DESIGN OF POTENTIAL CYCLOOXYGENASE INHIBITORS USING PHARMACOPHORE OPTIMIZATION BY MOLECULAR MODELING STUDIES

Recently discovery of relation between cyclooxygenase–2 (COX–2) inhibition and prevention of growth of cansar cells is a major area for research in medicinal chemistry, as it is free from side effects which are genetically shown by developed anticancer agents. In an attempt to develop potent and nontoxic COX–2 inhibitors, we have optimized the 1,5- diaryl pyrazole pharmacophore by using molecular modeling studies. In this paper we present results of 2D and 3D QSAR studies of a series of 22 molecules containing 1,5- diaryl pyrazole pharmacophore as selective COX–2 inhibitors. The 3D QSAR studies were performed using two different methods, stepwise variable selection k–nearest neighbor molecular field analysis (SW kNN–MFA) and simulated annealing k–nearest neighbor molecular field analysis (SA kNN–MFA) methods.

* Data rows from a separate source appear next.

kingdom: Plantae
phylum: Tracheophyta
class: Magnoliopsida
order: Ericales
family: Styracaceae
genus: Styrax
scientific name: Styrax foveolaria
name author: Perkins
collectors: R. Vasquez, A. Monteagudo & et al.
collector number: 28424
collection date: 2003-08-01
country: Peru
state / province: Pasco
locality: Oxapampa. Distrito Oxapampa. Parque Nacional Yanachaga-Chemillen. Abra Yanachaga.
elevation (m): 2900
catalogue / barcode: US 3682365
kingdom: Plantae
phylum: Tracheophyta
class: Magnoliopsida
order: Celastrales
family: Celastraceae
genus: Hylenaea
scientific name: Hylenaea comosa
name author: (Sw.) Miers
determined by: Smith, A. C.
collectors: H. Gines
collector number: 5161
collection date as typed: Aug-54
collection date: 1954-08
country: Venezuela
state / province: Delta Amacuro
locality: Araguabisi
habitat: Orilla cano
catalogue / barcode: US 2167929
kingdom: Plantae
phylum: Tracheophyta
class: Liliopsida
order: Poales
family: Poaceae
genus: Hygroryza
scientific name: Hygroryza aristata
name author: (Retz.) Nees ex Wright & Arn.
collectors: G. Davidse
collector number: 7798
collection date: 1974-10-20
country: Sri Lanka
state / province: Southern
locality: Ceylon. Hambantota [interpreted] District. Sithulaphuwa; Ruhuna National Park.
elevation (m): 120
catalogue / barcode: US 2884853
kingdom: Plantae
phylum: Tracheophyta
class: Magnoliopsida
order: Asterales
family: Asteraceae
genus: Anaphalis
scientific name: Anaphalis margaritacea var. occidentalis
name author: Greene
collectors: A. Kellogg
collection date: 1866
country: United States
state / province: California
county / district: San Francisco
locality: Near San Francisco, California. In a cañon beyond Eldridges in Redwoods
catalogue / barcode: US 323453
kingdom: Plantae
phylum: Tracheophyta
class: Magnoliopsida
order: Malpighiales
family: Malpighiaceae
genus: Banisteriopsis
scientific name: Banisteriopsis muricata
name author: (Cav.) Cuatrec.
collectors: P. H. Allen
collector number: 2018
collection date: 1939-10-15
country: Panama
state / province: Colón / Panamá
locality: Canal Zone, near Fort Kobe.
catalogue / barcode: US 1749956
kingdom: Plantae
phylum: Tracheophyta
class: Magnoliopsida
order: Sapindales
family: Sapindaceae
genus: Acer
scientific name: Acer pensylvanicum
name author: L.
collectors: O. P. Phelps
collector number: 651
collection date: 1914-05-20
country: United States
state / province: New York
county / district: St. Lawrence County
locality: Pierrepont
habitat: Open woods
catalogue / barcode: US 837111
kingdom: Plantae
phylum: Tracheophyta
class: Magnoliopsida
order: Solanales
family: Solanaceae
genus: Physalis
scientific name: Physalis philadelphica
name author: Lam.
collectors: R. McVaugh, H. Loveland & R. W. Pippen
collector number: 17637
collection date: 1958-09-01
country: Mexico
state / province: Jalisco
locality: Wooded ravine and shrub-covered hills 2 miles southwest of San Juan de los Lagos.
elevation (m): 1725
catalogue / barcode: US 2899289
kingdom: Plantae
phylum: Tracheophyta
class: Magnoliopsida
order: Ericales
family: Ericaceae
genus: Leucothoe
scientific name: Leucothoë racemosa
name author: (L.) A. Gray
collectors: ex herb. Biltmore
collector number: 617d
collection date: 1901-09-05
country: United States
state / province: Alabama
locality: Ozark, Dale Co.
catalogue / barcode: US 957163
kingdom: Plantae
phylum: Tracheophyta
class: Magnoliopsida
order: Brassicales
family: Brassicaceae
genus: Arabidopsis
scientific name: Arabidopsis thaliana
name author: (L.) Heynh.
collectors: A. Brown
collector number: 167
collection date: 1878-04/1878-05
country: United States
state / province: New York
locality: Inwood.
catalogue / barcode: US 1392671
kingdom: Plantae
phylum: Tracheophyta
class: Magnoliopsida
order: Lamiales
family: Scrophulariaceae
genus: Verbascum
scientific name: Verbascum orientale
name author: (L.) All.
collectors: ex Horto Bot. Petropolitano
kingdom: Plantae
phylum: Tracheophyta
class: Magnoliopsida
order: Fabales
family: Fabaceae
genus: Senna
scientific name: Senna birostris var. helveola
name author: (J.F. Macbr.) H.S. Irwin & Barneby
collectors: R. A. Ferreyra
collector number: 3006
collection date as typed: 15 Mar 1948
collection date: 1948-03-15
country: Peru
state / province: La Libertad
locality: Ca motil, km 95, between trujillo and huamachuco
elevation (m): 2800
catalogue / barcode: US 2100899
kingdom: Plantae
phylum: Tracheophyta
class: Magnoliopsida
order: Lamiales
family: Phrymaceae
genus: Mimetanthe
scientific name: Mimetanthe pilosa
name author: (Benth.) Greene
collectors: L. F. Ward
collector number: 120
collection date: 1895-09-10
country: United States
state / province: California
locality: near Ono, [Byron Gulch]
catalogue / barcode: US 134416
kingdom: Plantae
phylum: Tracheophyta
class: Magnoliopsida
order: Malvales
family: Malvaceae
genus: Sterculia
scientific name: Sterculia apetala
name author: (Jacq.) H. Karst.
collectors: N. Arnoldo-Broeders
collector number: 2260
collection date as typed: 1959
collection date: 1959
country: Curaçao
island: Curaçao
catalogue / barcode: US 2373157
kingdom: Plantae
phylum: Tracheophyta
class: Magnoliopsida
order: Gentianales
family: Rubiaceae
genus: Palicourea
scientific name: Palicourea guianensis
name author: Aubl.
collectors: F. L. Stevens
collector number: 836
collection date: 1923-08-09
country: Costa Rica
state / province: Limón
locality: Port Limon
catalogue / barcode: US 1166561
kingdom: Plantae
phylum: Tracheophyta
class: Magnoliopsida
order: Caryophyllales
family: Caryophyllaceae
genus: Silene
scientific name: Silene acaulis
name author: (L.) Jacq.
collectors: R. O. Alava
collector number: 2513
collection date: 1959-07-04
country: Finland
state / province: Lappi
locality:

The 2D QSAR studies were performed using multiple regressions. 3D QSAR studies produced reasonably good predictive models with high cross–validated r2cv value of 0.732 and 0.783 and predicted r2 value of 0.882 and 0.794 values using the models SW kNN–MFA and SA kNN–MFA method, respectively, whereas the r2 & predicted r2 value in 2D QSAR studies was found to be 0.84914 & 0.9157, respectively. the 2D QSAR studies indicated contribution of different physicochemical descriptors and the result of 3D QSAR studies indicated the exact steric and electronic requirement in the ranges at various positions in the 1,5- diaryl pyrazole pharmacophore. The pharmacophore requirement for selective COX–2 inhibition was optimized and requirement at various positions around 1, 5- diaryl pyrazole pharmacophore were defined.